1. Assuming a 30-day period in November, calculate November’s interest. Also calculate the interest Nancy would have paid with:
(a) The previous balance method,
(b) The adjusted balance method.
2. Going back in time to when Nancy was just about to open her account, and assuming she could choose among credit sources that offered the different monthly balance determinations, and assuming further that Nancy would increase her outstanding balance over time, which credit source would you recommend? Explain.
3. In talking with Nancy, you have learned that she can also get credit through her credit union. An advertisement from the union shows that Nancy could take a personal cash loan at 14 percent on a discount basis or an installment loan at 12 percent add-on.

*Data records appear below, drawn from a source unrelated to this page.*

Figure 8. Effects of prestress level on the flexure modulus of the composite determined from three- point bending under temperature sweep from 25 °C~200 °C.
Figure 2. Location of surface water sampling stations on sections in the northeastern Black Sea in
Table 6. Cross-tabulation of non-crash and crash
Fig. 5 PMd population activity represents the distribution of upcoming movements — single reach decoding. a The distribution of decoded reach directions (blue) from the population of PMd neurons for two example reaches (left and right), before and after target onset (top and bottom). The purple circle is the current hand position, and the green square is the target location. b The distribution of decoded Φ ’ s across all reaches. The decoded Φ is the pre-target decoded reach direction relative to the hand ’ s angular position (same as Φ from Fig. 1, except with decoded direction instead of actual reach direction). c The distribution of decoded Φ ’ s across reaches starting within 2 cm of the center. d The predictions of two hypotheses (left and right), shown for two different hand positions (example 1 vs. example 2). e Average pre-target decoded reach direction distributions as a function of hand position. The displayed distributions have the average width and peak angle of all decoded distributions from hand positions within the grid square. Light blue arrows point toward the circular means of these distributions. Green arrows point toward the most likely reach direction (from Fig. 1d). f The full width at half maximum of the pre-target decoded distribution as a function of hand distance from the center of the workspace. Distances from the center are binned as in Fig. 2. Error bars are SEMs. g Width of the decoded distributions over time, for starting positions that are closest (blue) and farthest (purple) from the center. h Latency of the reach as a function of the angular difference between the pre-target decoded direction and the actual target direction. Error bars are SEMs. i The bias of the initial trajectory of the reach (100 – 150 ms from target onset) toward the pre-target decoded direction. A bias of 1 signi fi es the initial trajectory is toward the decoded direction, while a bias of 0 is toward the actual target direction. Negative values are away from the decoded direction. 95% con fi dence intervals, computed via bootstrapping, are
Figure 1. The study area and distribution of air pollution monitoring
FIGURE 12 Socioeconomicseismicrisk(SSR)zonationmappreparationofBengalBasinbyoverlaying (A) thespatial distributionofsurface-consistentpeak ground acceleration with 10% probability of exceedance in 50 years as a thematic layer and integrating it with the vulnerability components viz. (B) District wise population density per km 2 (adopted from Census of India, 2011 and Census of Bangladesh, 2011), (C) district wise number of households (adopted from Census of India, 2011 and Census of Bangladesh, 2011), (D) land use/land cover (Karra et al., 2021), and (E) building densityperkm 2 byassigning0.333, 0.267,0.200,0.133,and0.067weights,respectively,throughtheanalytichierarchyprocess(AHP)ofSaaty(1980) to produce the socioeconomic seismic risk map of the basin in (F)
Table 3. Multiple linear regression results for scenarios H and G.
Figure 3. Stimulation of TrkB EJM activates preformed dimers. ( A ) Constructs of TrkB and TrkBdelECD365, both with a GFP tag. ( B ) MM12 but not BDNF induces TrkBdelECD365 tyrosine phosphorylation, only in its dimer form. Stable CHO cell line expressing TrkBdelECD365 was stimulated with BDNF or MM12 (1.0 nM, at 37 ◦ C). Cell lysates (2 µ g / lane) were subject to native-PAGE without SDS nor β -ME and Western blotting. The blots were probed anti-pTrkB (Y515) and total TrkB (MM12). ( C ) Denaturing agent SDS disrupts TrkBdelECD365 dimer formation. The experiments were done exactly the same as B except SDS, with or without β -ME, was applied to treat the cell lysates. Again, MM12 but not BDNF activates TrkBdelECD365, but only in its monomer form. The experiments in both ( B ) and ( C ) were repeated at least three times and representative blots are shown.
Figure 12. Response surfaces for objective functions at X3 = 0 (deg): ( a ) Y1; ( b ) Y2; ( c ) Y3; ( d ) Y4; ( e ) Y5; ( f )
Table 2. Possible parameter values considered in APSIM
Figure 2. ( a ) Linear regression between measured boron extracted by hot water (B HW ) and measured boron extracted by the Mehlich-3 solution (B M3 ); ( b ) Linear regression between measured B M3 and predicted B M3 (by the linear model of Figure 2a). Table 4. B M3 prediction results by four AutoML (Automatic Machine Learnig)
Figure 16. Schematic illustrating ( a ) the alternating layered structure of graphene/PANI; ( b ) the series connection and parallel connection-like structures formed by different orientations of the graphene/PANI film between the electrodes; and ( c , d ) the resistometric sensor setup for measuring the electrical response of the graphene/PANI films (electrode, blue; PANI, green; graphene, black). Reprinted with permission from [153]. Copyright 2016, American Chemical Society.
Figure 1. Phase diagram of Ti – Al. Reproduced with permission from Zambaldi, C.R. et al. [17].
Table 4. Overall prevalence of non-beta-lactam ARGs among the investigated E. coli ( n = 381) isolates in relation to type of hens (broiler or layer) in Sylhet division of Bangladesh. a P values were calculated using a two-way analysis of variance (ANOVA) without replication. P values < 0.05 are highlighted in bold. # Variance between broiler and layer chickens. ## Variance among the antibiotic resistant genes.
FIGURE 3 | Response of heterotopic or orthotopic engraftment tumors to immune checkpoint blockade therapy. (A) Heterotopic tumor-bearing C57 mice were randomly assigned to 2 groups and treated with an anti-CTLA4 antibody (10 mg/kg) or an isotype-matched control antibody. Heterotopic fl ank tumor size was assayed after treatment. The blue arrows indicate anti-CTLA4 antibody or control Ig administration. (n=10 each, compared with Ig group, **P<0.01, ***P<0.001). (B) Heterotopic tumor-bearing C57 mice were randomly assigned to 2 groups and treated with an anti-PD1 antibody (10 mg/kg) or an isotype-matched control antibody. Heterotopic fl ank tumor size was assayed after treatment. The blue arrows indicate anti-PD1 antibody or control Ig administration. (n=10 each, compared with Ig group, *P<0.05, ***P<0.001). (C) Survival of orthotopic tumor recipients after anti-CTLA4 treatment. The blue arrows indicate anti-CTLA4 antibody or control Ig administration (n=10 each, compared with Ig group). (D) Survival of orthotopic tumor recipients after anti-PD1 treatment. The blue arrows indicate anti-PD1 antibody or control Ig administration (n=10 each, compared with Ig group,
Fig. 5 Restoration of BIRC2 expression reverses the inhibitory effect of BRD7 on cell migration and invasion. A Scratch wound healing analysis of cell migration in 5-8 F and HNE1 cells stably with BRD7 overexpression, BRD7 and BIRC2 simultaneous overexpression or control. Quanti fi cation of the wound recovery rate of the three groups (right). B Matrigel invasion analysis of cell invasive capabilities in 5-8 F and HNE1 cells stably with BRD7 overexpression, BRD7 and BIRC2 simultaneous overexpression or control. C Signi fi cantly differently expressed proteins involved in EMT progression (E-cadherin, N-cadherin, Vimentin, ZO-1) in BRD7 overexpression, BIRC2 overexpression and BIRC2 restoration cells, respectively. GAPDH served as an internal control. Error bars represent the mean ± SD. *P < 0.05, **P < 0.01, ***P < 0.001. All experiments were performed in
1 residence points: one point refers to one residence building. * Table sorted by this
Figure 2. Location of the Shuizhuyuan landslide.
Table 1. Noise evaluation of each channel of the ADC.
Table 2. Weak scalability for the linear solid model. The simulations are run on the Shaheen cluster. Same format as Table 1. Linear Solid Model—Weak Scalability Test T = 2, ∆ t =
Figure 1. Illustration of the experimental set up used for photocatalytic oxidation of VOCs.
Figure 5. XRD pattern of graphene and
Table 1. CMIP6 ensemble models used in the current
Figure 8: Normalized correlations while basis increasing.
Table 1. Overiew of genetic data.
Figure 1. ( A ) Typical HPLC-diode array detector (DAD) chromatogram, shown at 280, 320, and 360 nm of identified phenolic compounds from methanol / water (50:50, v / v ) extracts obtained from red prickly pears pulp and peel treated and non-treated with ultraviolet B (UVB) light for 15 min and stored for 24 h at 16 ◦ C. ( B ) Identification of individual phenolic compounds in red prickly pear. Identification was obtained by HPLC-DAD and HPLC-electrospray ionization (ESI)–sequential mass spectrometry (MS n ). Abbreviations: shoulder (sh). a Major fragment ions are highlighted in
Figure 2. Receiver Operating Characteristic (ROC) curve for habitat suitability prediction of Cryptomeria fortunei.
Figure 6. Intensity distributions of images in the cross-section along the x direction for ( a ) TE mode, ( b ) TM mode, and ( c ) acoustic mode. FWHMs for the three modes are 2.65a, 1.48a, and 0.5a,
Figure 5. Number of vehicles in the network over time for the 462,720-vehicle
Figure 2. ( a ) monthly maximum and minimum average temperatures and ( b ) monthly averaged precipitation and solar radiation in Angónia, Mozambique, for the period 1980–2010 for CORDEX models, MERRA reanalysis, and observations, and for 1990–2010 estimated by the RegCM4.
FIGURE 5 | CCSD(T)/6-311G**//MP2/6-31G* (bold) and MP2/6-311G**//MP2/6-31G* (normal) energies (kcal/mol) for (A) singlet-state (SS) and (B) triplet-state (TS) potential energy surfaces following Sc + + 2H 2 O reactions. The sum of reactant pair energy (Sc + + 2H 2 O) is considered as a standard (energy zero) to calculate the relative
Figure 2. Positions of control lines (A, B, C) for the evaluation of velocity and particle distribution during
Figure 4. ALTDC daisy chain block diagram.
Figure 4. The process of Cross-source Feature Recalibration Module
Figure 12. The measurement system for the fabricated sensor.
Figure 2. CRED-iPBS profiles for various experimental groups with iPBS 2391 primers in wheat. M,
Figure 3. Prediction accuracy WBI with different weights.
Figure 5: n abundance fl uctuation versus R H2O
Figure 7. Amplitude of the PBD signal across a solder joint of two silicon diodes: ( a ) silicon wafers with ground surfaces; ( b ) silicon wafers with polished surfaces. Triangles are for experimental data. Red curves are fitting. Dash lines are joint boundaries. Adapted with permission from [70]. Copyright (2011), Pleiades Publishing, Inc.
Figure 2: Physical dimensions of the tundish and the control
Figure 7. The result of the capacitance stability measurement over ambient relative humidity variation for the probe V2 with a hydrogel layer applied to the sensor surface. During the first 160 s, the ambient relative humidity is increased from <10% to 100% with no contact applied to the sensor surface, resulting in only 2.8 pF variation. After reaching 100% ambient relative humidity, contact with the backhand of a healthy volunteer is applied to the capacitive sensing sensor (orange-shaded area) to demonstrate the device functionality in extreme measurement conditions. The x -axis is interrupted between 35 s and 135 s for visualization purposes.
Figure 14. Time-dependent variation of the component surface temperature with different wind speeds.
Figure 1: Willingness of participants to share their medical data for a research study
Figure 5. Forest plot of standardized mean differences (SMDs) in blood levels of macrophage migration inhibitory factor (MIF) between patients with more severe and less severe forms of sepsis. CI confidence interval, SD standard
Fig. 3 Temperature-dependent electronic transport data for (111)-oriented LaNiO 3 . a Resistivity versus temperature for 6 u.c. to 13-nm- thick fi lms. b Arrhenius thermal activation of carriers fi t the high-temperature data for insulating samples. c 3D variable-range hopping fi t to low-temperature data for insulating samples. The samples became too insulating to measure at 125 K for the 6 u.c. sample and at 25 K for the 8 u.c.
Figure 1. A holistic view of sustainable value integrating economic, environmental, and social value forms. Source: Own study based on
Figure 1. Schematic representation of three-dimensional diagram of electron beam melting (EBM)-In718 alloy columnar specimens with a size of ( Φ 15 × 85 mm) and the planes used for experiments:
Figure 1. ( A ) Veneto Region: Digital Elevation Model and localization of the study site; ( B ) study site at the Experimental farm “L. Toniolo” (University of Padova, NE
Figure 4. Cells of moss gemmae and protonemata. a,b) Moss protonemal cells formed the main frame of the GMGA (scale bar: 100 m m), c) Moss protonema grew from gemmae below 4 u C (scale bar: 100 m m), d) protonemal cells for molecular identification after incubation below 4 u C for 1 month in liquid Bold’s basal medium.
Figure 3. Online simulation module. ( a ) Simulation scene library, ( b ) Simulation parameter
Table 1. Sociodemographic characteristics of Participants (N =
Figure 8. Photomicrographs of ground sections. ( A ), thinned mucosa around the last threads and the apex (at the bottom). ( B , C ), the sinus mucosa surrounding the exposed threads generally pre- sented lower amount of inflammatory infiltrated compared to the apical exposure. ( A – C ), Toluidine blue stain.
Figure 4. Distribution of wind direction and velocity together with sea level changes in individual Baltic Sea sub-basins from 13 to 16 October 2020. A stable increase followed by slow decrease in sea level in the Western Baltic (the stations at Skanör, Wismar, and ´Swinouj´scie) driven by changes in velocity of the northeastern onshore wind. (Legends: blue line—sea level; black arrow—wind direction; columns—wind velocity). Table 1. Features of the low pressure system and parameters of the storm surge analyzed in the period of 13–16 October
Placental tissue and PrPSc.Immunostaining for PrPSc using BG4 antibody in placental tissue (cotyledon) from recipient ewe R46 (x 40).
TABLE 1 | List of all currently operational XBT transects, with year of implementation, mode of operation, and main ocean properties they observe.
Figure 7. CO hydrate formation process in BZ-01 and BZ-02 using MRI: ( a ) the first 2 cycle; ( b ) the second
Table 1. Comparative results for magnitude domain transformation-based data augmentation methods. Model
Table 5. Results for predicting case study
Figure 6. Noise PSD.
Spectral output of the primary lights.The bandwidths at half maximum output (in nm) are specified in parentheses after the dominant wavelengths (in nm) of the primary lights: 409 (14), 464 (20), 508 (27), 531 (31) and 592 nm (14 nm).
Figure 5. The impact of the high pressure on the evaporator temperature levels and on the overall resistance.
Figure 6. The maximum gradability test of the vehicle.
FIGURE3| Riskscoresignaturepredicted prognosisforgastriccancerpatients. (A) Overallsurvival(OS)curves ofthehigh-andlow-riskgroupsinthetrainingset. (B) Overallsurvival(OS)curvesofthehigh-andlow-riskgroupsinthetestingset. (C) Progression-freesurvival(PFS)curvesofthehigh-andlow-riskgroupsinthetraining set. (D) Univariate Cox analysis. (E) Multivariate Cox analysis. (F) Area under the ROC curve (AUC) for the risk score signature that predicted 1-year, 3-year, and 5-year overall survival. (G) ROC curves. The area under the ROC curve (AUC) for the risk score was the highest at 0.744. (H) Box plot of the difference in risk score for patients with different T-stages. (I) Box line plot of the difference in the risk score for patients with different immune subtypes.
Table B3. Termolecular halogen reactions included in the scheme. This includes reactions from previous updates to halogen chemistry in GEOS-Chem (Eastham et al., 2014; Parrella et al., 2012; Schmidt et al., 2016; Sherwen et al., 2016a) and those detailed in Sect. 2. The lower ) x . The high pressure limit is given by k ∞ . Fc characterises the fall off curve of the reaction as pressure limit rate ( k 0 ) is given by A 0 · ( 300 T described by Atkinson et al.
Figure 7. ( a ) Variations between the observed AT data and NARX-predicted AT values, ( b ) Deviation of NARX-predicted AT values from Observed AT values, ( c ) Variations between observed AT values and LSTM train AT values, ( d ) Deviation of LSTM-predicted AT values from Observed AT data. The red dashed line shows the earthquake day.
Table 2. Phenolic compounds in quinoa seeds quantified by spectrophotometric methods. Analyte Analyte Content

Each is a one-year loan. Would you advise Nancy to use one of these to pay off her November balance with MasterCard? (Assume the 14 and 12 percents are not APRs.) Nancy doesn’t believe she will have enough funds to reduce the November balance until the end of next October.
Nancy Tai has recently opened a revolving charge account with MasterCard. Her credit limit is $2,000 but she has not charged that much since opening the account. Nancy hasn’t had the time to review her monthly statements promptly as she should, but over the upcoming weekend she plans to catch up on her work.
In reviewing October’s statement she notices that her beginning balance was $600 and that she made a $200 payment on November 10. She also charged purchases of $80 on November 5, $100 on November 15, and $50 on November 30. She can’t tell how much interest she paid in November because she spilled watercolor paint on that portion of the statement. She does remember, though, seeing the letters APR and the number 16 percent. Also, the back of her statement indicates that interest was charged using the average daily balance method, including current purchases, which considers the day of a charge or credit.